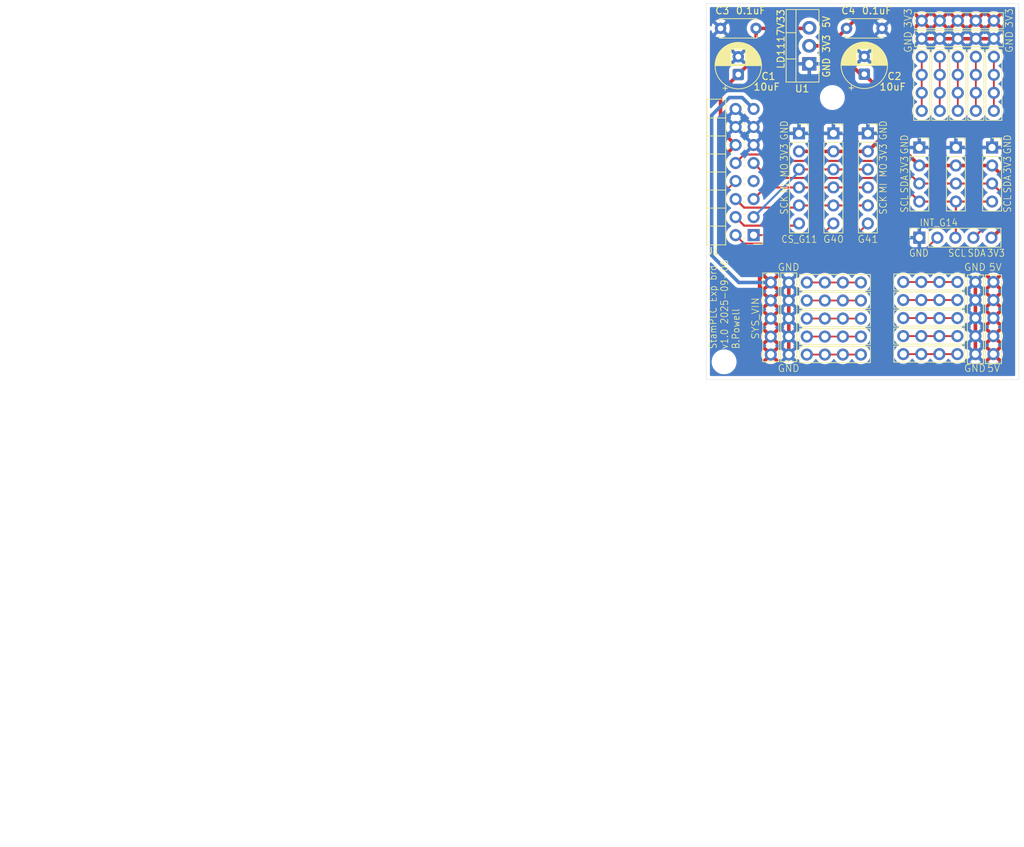
<source format=kicad_pcb>
(kicad_pcb
	(version 20241229)
	(generator "pcbnew")
	(generator_version "9.0")
	(general
		(thickness 1.6)
		(legacy_teardrops no)
	)
	(paper "USLetter")
	(title_block
		(title "${project_name}")
		(date "2025-09-06")
		(rev "1")
		(company "${company_name}")
	)
	(layers
		(0 "F.Cu" signal)
		(2 "B.Cu" signal)
		(9 "F.Adhes" user "F.Adhesive")
		(11 "B.Adhes" user "B.Adhesive")
		(13 "F.Paste" user)
		(15 "B.Paste" user)
		(5 "F.SilkS" user "F.Silkscreen")
		(7 "B.SilkS" user "B.Silkscreen")
		(1 "F.Mask" user)
		(3 "B.Mask" user)
		(17 "Dwgs.User" user "User.Drawings")
		(19 "Cmts.User" user "User.Comments")
		(21 "Eco1.User" user "User.Eco1")
		(23 "Eco2.User" user "User.Eco2")
		(25 "Edge.Cuts" user)
		(27 "Margin" user)
		(31 "F.CrtYd" user "F.Courtyard")
		(29 "B.CrtYd" user "B.Courtyard")
		(35 "F.Fab" user)
		(33 "B.Fab" user)
		(39 "User.1" user)
		(41 "User.2" user)
		(43 "User.3" user)
		(45 "User.4" user)
	)
	(setup
		(stackup
			(layer "F.SilkS"
				(type "Top Silk Screen")
			)
			(layer "F.Paste"
				(type "Top Solder Paste")
			)
			(layer "F.Mask"
				(type "Top Solder Mask")
				(thickness 0.01)
			)
			(layer "F.Cu"
				(type "copper")
				(thickness 0.035)
			)
			(layer "dielectric 1"
				(type "core")
				(thickness 1.51)
				(material "FR4")
				(epsilon_r 4.5)
				(loss_tangent 0.02)
			)
			(layer "B.Cu"
				(type "copper")
				(thickness 0.035)
			)
			(layer "B.Mask"
				(type "Bottom Solder Mask")
				(thickness 0.01)
			)
			(layer "B.Paste"
				(type "Bottom Solder Paste")
			)
			(layer "B.SilkS"
				(type "Bottom Silk Screen")
			)
			(copper_finish "None")
			(dielectric_constraints no)
		)
		(pad_to_mask_clearance 0)
		(allow_soldermask_bridges_in_footprints no)
		(tenting front back)
		(pcbplotparams
			(layerselection 0x00000000_00000000_55555555_5755f5ff)
			(plot_on_all_layers_selection 0x00000000_00000000_00000000_00000000)
			(disableapertmacros no)
			(usegerberextensions yes)
			(usegerberattributes yes)
			(usegerberadvancedattributes yes)
			(creategerberjobfile yes)
			(dashed_line_dash_ratio 12.000000)
			(dashed_line_gap_ratio 3.000000)
			(svgprecision 4)
			(plotframeref no)
			(mode 1)
			(useauxorigin no)
			(hpglpennumber 1)
			(hpglpenspeed 20)
			(hpglpendiameter 15.000000)
			(pdf_front_fp_property_popups yes)
			(pdf_back_fp_property_popups yes)
			(pdf_metadata yes)
			(pdf_single_document no)
			(dxfpolygonmode yes)
			(dxfimperialunits yes)
			(dxfusepcbnewfont yes)
			(psnegative no)
			(psa4output no)
			(plot_black_and_white yes)
			(sketchpadsonfab no)
			(plotpadnumbers no)
			(hidednponfab no)
			(sketchdnponfab yes)
			(crossoutdnponfab yes)
			(subtractmaskfromsilk yes)
			(outputformat 1)
			(mirror no)
			(drillshape 0)
			(scaleselection 1)
			(outputdirectory "gerbers/")
		)
	)
	(property "company_name" "Spark14")
	(property "project_name" "M5Stack StamPLC Expansion board")
	(net 0 "")
	(net 1 "+5V")
	(net 2 "GND")
	(net 3 "+3.3V")
	(net 4 "/INT_G14")
	(net 5 "/SYS_VIN")
	(net 6 "/SCK_G7")
	(net 7 "/MISO_G9")
	(net 8 "/SCL_G15")
	(net 9 "/SDA_G13")
	(net 10 "/CS_G11")
	(net 11 "/MOSI_G8")
	(net 12 "/PHY_RST_G3")
	(net 13 "/G41")
	(net 14 "/G40")
	(net 15 "Net-(J11-Pin_1)")
	(net 16 "Net-(J12-Pin_1)")
	(net 17 "Net-(J13-Pin_1)")
	(net 18 "Net-(J14-Pin_1)")
	(net 19 "Net-(J15-Pin_1)")
	(net 20 "Net-(J18-Pin_1)")
	(net 21 "Net-(J19-Pin_1)")
	(net 22 "Net-(J20-Pin_1)")
	(net 23 "Net-(J21-Pin_1)")
	(net 24 "Net-(J22-Pin_1)")
	(net 25 "Net-(J25-Pin_1)")
	(net 26 "Net-(J26-Pin_1)")
	(net 27 "Net-(J27-Pin_1)")
	(net 28 "Net-(J28-Pin_1)")
	(net 29 "Net-(J29-Pin_1)")
	(footprint "project_footprints:PinSocket_1x05_P2.54mm_Vertical_for_breadboard" (layer "F.Cu") (at 161.19 113.5))
	(footprint "project_footprints:PinSocket_1x04_P2.54mm_Vertical_for_breadboard" (layer "F.Cu") (at 134.902307 116.105 90))
	(footprint "project_footprints:PinSocket_1x04_P2.54mm_Vertical_for_breadboard" (layer "F.Cu") (at 134.902307 121.185 90))
	(footprint "Connector_PinSocket_2.54mm:PinSocket_1x06_P2.54mm_Vertical" (layer "F.Cu") (at 143.5 92.55))
	(footprint "project_footprints:PinSocket_1x04_P2.54mm_Vertical_for_breadboard" (layer "F.Cu") (at 151.09 81.75))
	(footprint "Connector_PinSocket_2.54mm:PinSocket_1x05_P2.54mm_Vertical" (layer "F.Cu") (at 150.75 107.25 90))
	(footprint "Capacitor_THT:CP_Radial_D6.3mm_P2.50mm" (layer "F.Cu") (at 143 84.205113 90))
	(footprint "project_footprints:PinSocket_1x05_P2.54mm_Vertical_for_breadboard" (layer "F.Cu") (at 151.09 79.21 90))
	(footprint "project_footprints:PinSocket_1x04_P2.54mm_Vertical_for_breadboard" (layer "F.Cu") (at 156.17 81.75))
	(footprint "Connector_PinSocket_2.54mm:PinSocket_1x04_P2.54mm_Vertical" (layer "F.Cu") (at 155.9 94.54))
	(footprint "Connector_PinSocket_2.54mm:PinSocket_1x06_P2.54mm_Vertical" (layer "F.Cu") (at 138.65 92.55))
	(footprint "Capacitor_THT:C_Disc_D5.0mm_W2.5mm_P5.00mm" (layer "F.Cu") (at 127.75 77.75 180))
	(footprint "project_footprints:PinSocket_1x05_P2.54mm_Vertical_for_breadboard" (layer "F.Cu") (at 129.822307 123.725 180))
	(footprint "project_footprints:PinSocket_1x04_P2.54mm_Vertical_for_breadboard" (layer "F.Cu") (at 158.71 81.75))
	(footprint "Capacitor_THT:CP_Radial_D6.3mm_P2.50mm" (layer "F.Cu") (at 125.25 84.25 90))
	(footprint "Package_TO_SOT_THT:TO-220-3_Vertical" (layer "F.Cu") (at 135.25 82.75 90))
	(footprint "project_footprints:PinSocket_1x04_P2.54mm_Vertical_for_breadboard" (layer "F.Cu") (at 156.11 116.04 -90))
	(footprint "project_footprints:PinSocket_1x05_P2.54mm_Vertical_for_breadboard" (layer "F.Cu") (at 132.362307 123.725 180))
	(footprint "project_footprints:PinSocket_1x04_P2.54mm_Vertical_for_breadboard" (layer "F.Cu") (at 156.11 113.5 -90))
	(footprint "Capacitor_THT:C_Disc_D5.0mm_W2.5mm_P5.00mm" (layer "F.Cu") (at 140.5 77.75))
	(footprint "Connector_PinHeader_2.54mm:PinHeader_2x08_P2.54mm_Horizontal" (layer "F.Cu") (at 127.41 106.89 180))
	(footprint "project_footprints:PinSocket_1x04_P2.54mm_Vertical_for_breadboard" (layer "F.Cu") (at 156.11 118.58 -90))
	(footprint "project_footprints:PinSocket_1x04_P2.54mm_Vertical_for_breadboard" (layer "F.Cu") (at 156.11 123.66 -90))
	(footprint "project_footprints:PinSocket_1x05_P2.54mm_Vertical_for_breadboard" (layer "F.Cu") (at 151.09 76.67 90))
	(footprint "project_footprints:PinSocket_1x04_P2.54mm_Vertical_for_breadboard" (layer "F.Cu") (at 161.25 81.75))
	(footprint "project_footprints:PinSocket_1x04_P2.54mm_Vertical_for_breadboard" (layer "F.Cu") (at 134.902307 123.725 90))
	(footprint "Connector_PinSocket_2.54mm:PinSocket_1x04_P2.54mm_Vertical"
		(layer "F.Cu")
		(uuid "c4609560-97c5-4922-aecb-899d31cecdf6")
		(at 161 94.54)
		(descr "Through hole straight socket strip, 1x04, 2.54mm pitch, single row (from Kicad 4.0.7), script generated")
		(tags "Through hole socket strip THT 1x04 2.54mm single row")
		(property "Reference" "J7"
			(at 0 -2.77 0)
			(layer "F.SilkS")
			(hide yes)
			(uuid "82881261-e64a-418a-9652-d8bbe43d1cde")
			(effects
				(font
					(size 1 1)
					(thickness 0.15)
				)
			)
		)
		(property "Value" "Conn_01x04"
			(at 0 10.39 0)
			(layer "F.Fab")
			(hide yes)
			(uuid "dacd1ece-ef74-4178-abd5-a161cb9bb202")
			(effects
				(font
					(size 1 1)
					(thickness 0.15)
				)
			)
		)
		(property "Datasheet" "~"
			(at 0 0 0)
			(layer "F.Fab")
			(hide yes)
			(uuid "c0a491e2-5361-40d1-845d-04a1c20fd9d7")
			(effects
				(font
					(size 1.27 1.27)
					(thickness 0.15)
				)
			)
		)
		(property "Description" "Generic connector, single row, 01x04, script generated (kicad-library-utils/schlib/autogen/connector/)"
			(at 0 0 0)
			(layer "F.Fab")
			(hide yes)
			(uuid "b02f7c10-e646-4478-9c32-eb012dc27de6")
			(effects
				(font
					(size 1.27 1.27)
					(thickness 0.15)
				)
			)
		)
		(property "Purpose" ""
			(at 0 0 0)
			(unlocked yes)
			(layer "F.Fab")
			(hide yes)
			(uuid "dd0e4206-7006-4696-871f-d04d9b1da33a")
			(effects
				(font
					(size 1 1)
					(thickness 0.15)
				)
			)
		)
		(property ki_fp_filters "Connector*:*_1x??_*")
		(path "/5c4408ee-f208-45ec-8c3d-da10ee2db57d")
		(sheetname "/")
		(sheetfile "M5Stack_StamPLC_Expansion_board.kicad_sch")
		(attr through_hole)
		(fp_line
			(start -1.33 1.27)
			(end -1.33 8.95)
			(stroke
				(width 0.12)
				(type soli
... [293780 chars truncated]
</source>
######
◆ The task
Take the line that contains "(start -1.33 1.27)" and every line after it in the material above. Set those lines down exactly and nothing more.

◆ Solution below
			(start -1.33 1.27)
			(end -1.33 8.95)
			(stroke
				(width 0.12)
				(type soli
... [293780 chars truncated]
</source>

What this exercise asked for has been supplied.